Textauszug:
# # #

Blicken wir einmal auf das Jahr 2017 zurück. Kryptowährungen haben sich rasch wie ein Phönix aus der Asche auf der globalen öffentlichen Agenda etabliert. Angefangen als Geheimtipp unter Tech-Nerds, hat sich die Krypto-Szene im Verlauf des letzten Jahres zu einem Phänomen entwickelt, das jedermann die Chance auf schnellen Reichtum versprochen hat. Medien sprachen vom "Digitalen Goldrausch", der die ganze Welt erfasst hat. Es entwickelte sich eine Spirale, in der auf der einen Seite immer neue Coins und Token entwickelt wurden und auf der anderen Seite Anleger immer weiter in diese Währungen investierten. Fürs Protokoll: Der gesamte Krypto-Markt besteht aktuell aus mehr als 1.500 handelbaren Krypto-Währungen und in Summe lagen die Kryptowährungen global bei einer Marktkapitalisierung von über 250 Milliarden Euro.

# # #

Erfasste Daten:
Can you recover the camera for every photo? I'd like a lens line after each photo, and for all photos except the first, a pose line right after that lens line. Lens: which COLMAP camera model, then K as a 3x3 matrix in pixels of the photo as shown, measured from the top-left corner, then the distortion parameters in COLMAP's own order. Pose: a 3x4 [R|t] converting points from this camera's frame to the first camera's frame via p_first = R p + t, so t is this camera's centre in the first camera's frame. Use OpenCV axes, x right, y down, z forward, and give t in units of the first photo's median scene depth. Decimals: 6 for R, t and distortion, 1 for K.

# # #

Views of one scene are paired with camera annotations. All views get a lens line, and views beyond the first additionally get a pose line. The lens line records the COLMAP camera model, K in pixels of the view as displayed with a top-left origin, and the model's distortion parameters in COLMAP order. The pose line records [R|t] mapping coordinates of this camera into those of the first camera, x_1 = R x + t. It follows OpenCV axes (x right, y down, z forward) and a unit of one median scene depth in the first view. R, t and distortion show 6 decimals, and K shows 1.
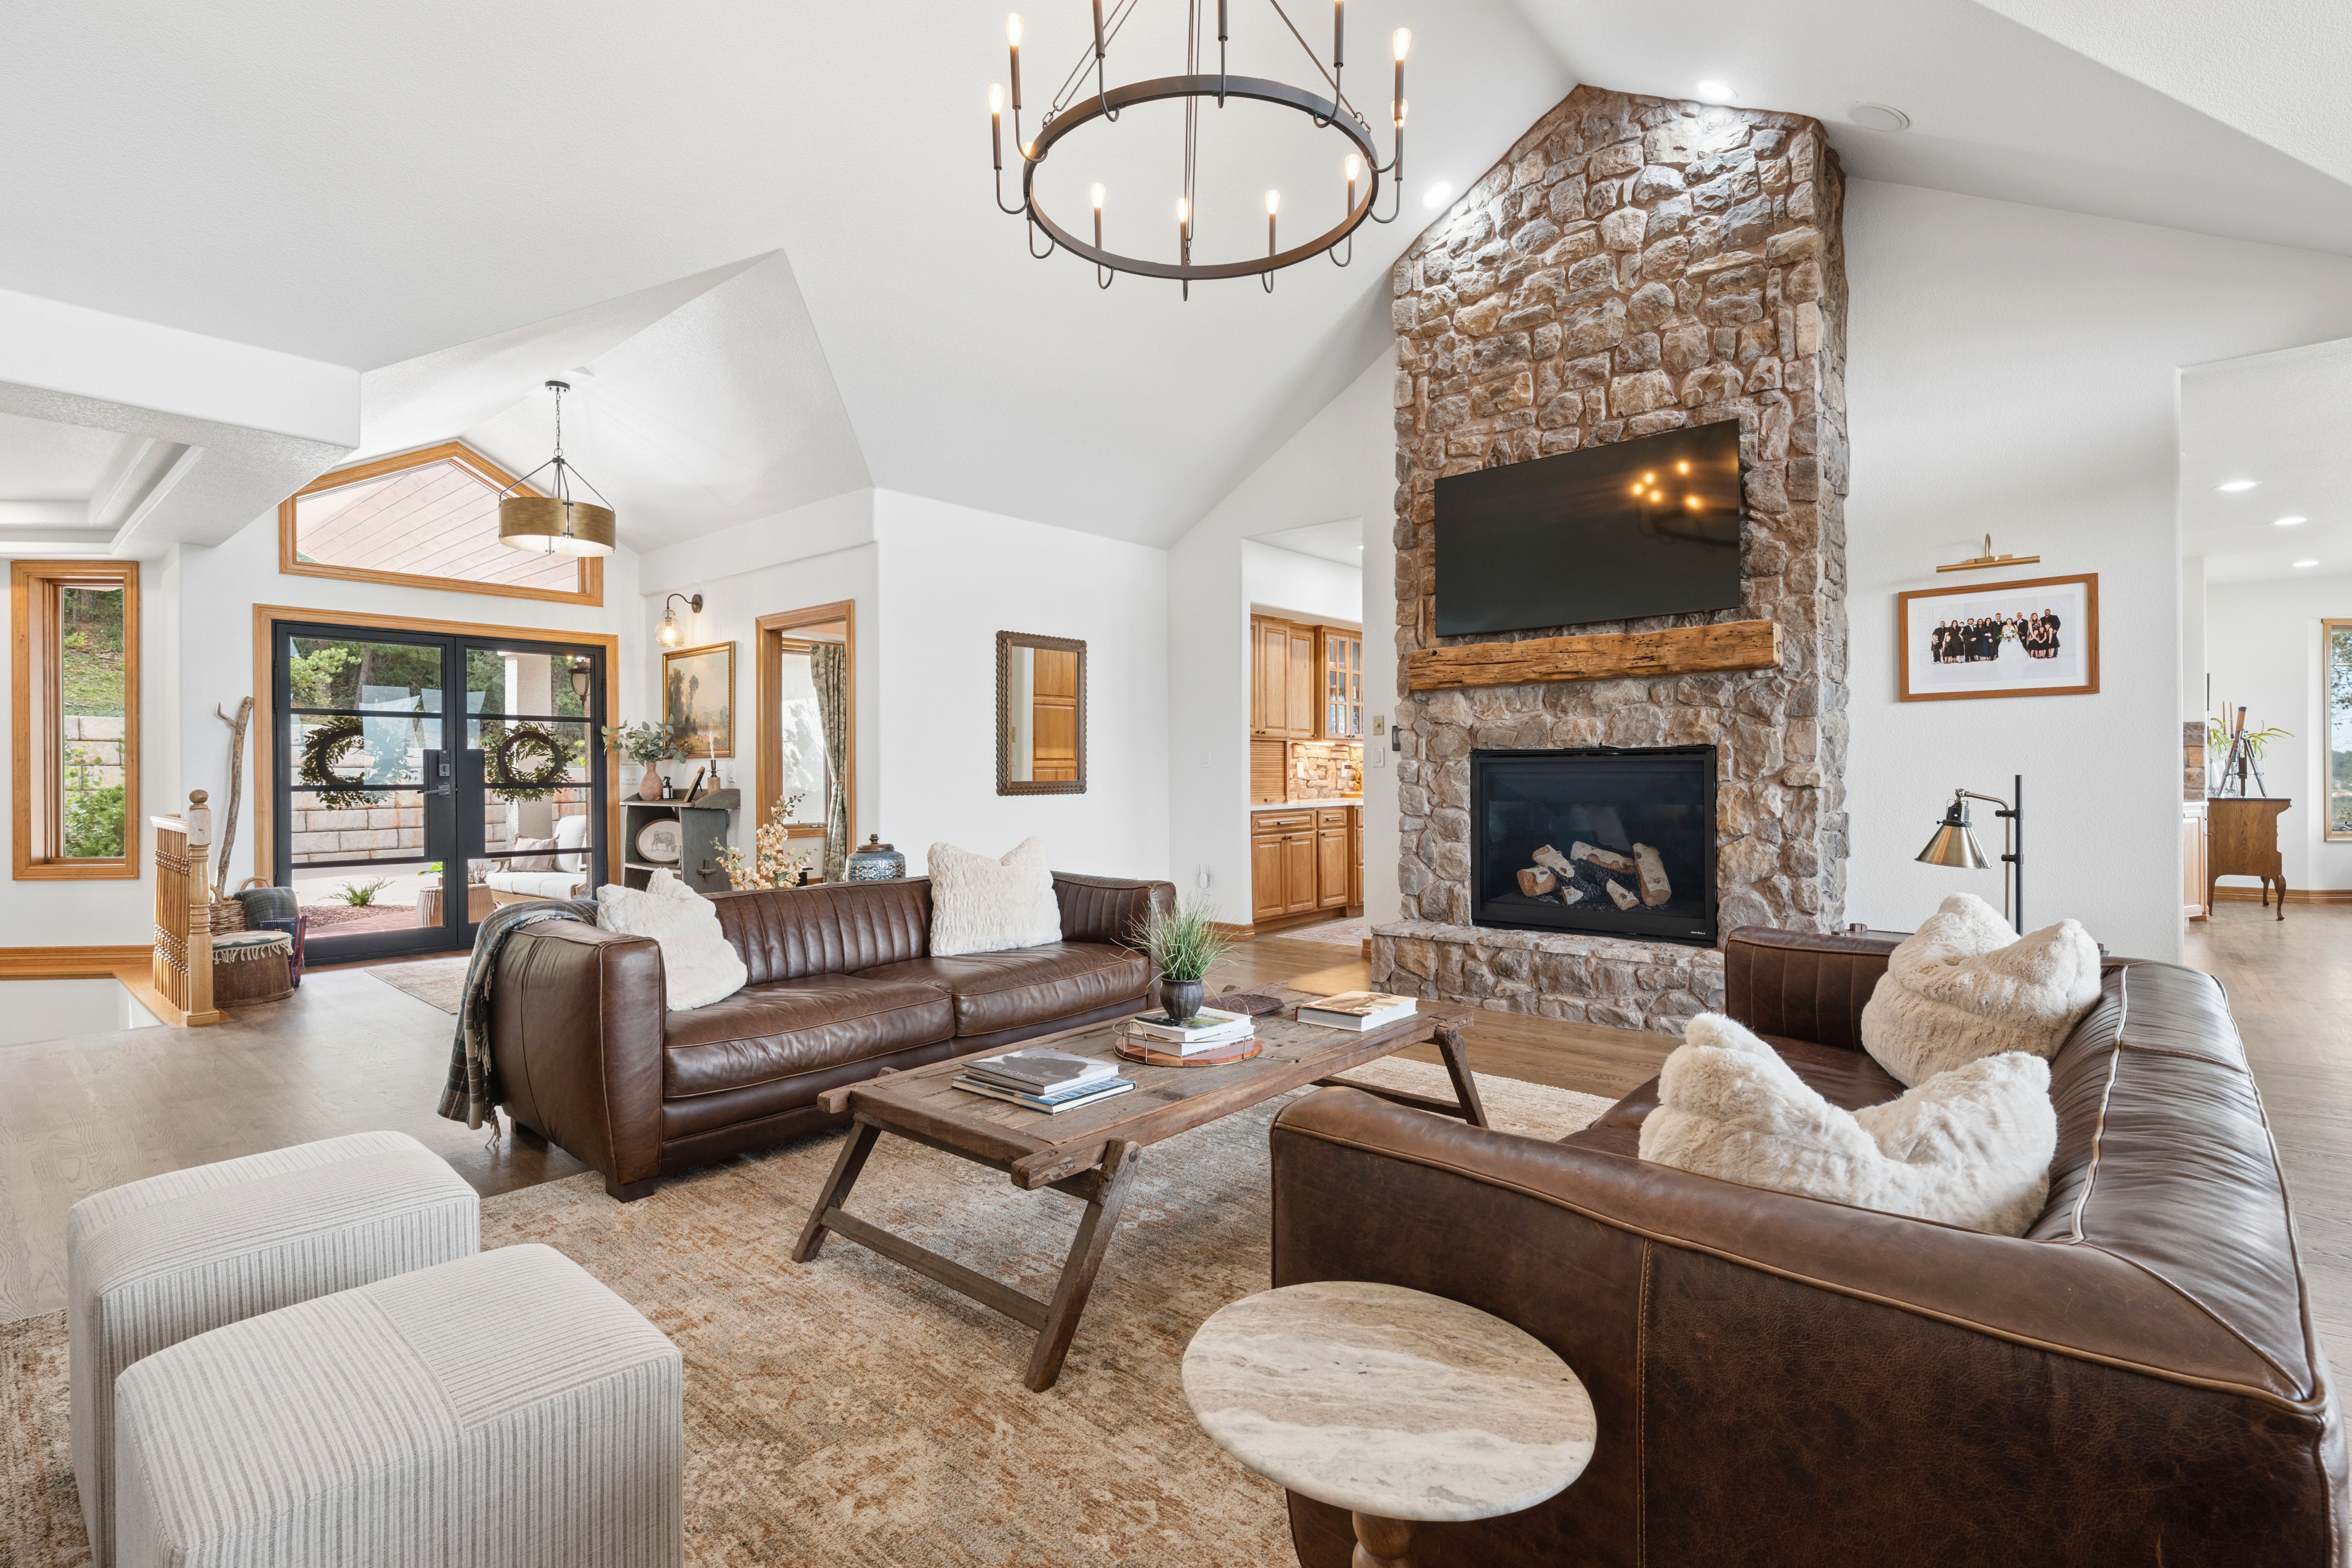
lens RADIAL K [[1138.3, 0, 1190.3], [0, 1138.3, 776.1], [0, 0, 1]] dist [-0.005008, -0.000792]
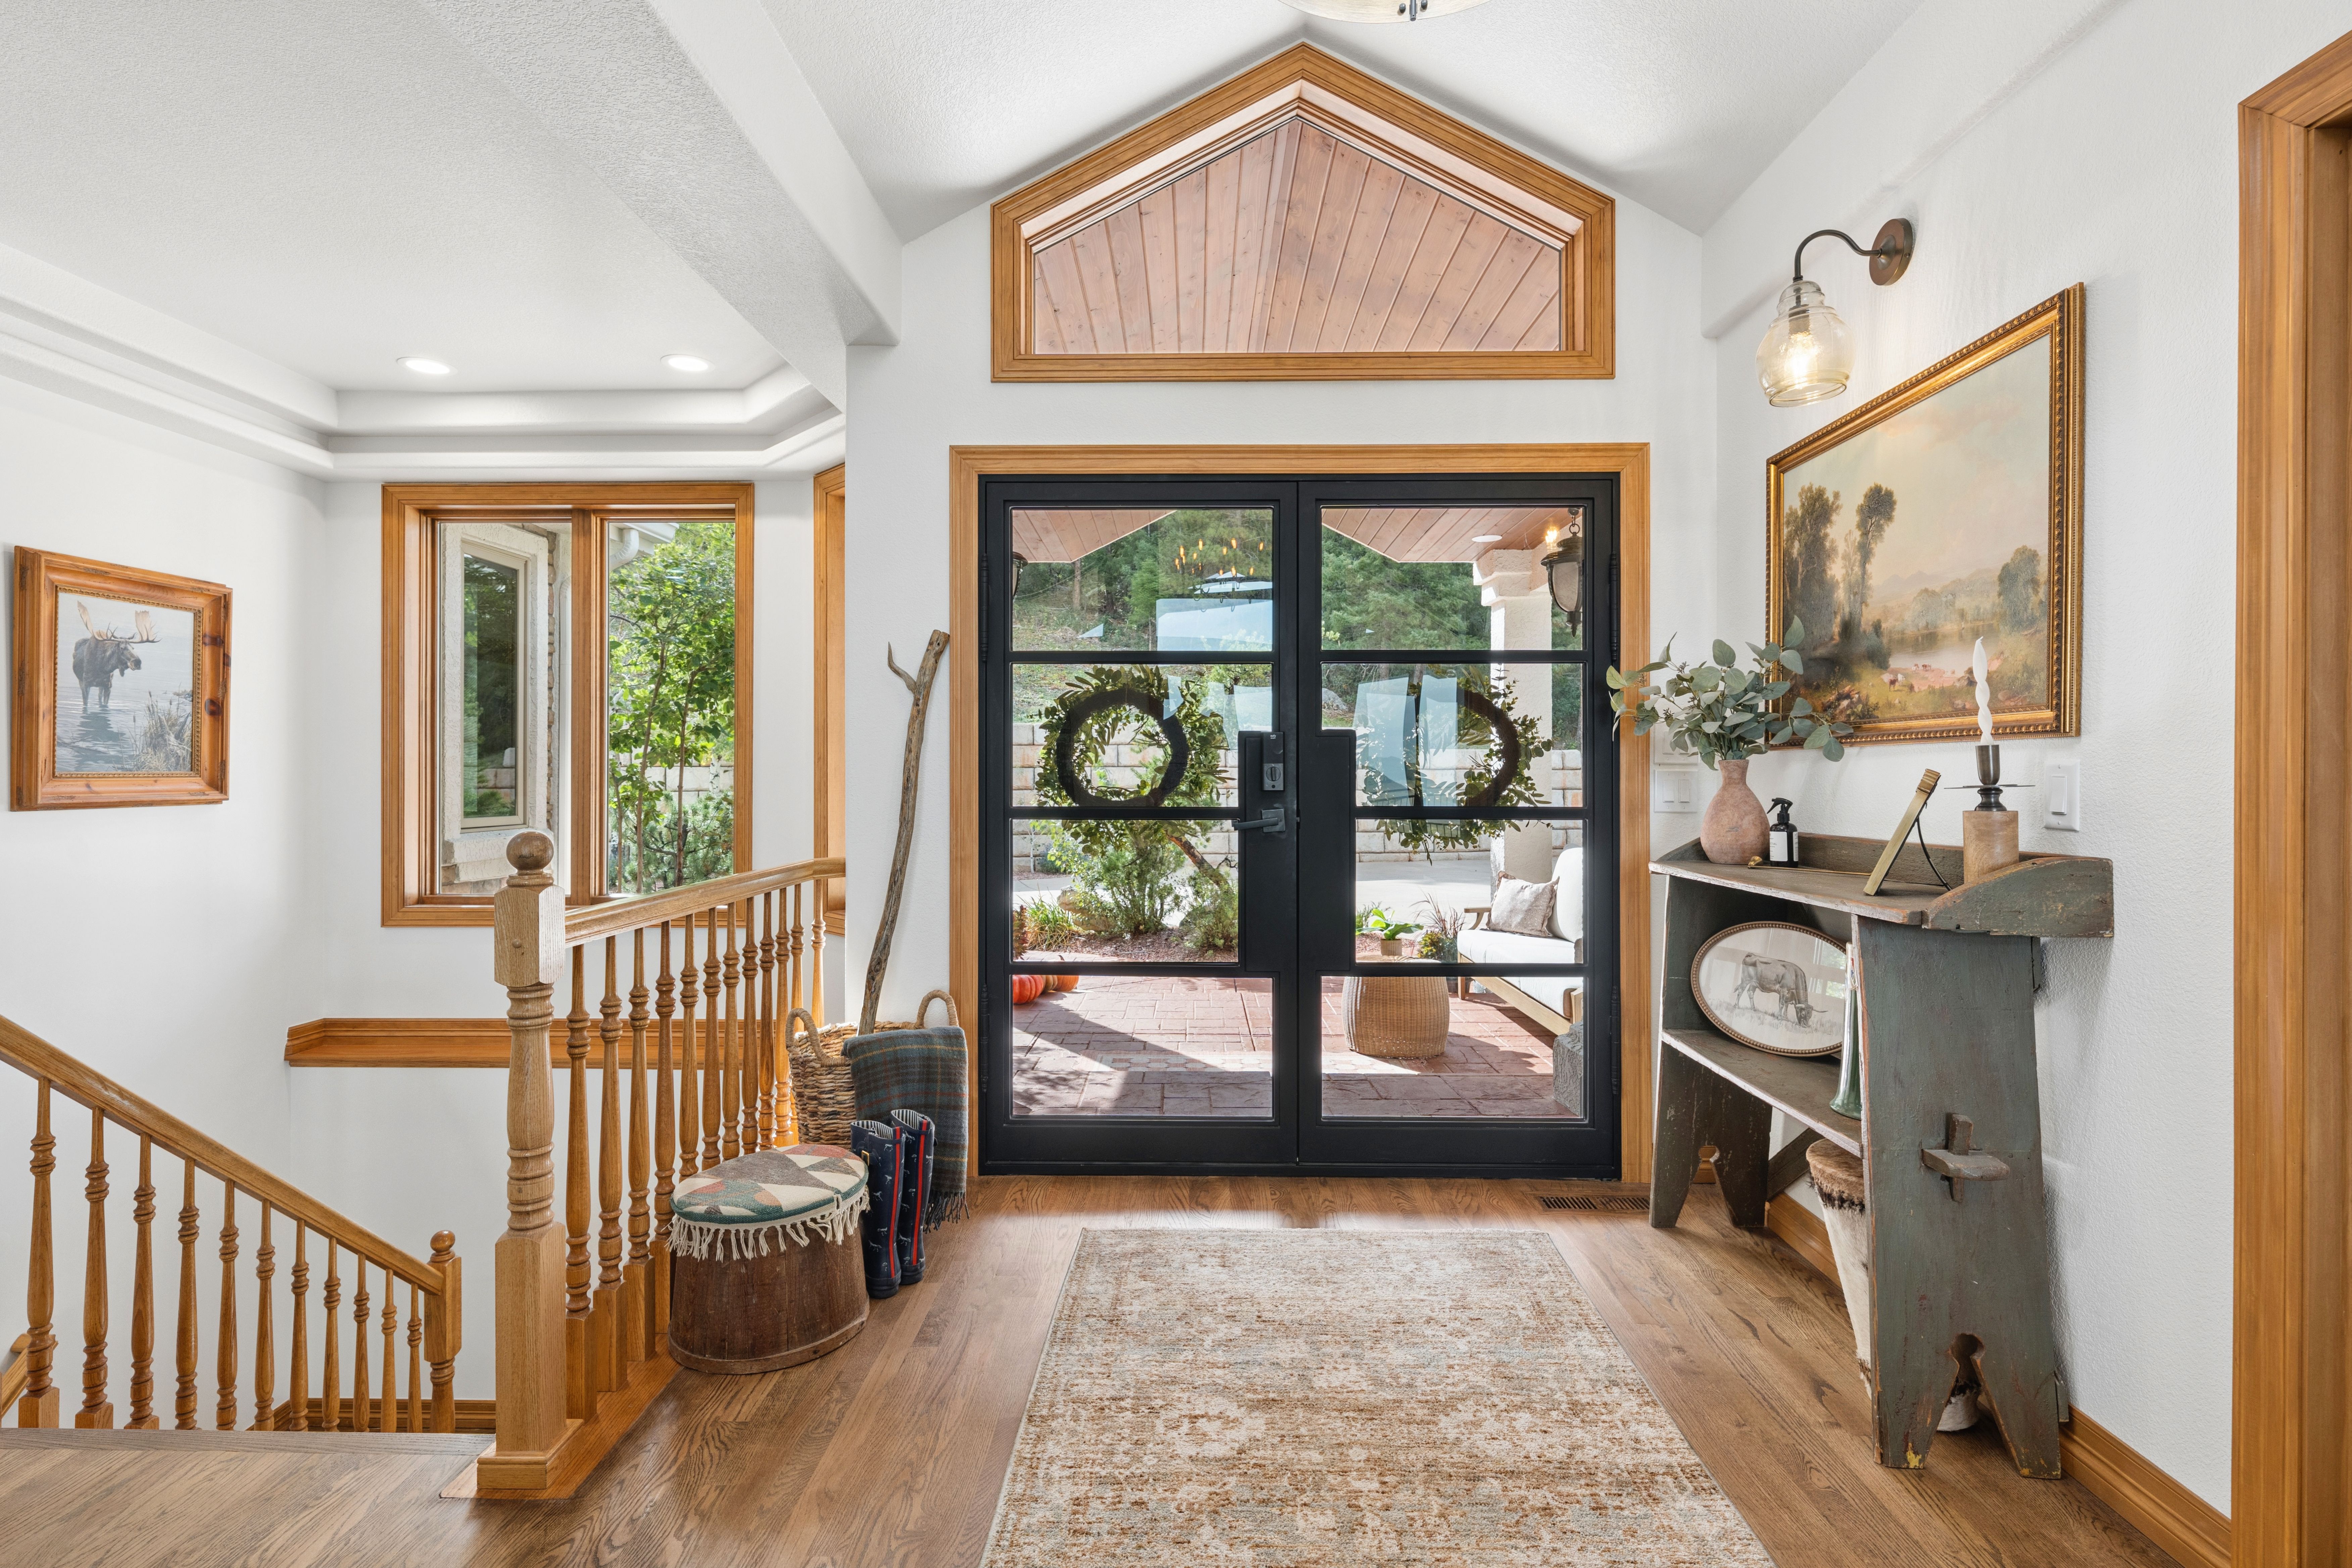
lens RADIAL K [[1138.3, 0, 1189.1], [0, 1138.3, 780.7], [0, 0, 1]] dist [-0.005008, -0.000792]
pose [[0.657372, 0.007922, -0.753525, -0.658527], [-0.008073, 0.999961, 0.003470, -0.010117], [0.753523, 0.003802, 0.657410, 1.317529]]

# # #

Aufgabe:
Gib den Absatz im Textauszug, der mit „Blicken wir einmal“ beginnt, als knappe Stichpunktliste wieder und behalte dabei seine wichtigsten Fakten bei.

Erwartete Antwort:
- Im Jahr 2017 etablierten sich Kryptowährungen rasch auf der globalen öffentlichen Agenda.
- Sie entwickelten sich vom Geheimtipp unter Tech-Nerds zu einem Phänomen, das jedem schnellen Reichtum versprach.
- Medien sprachen vom „Digitalen Goldrausch“.
- Es entstand eine Spirale: Immer neue Coins und Token wurden entwickelt, und Anleger investierten immer weiter.
- Aktuell gibt es mehr als 1.500 handelbare Kryptowährungen mit einer globalen Marktkapitalisierung von über 250 Milliarden Euro.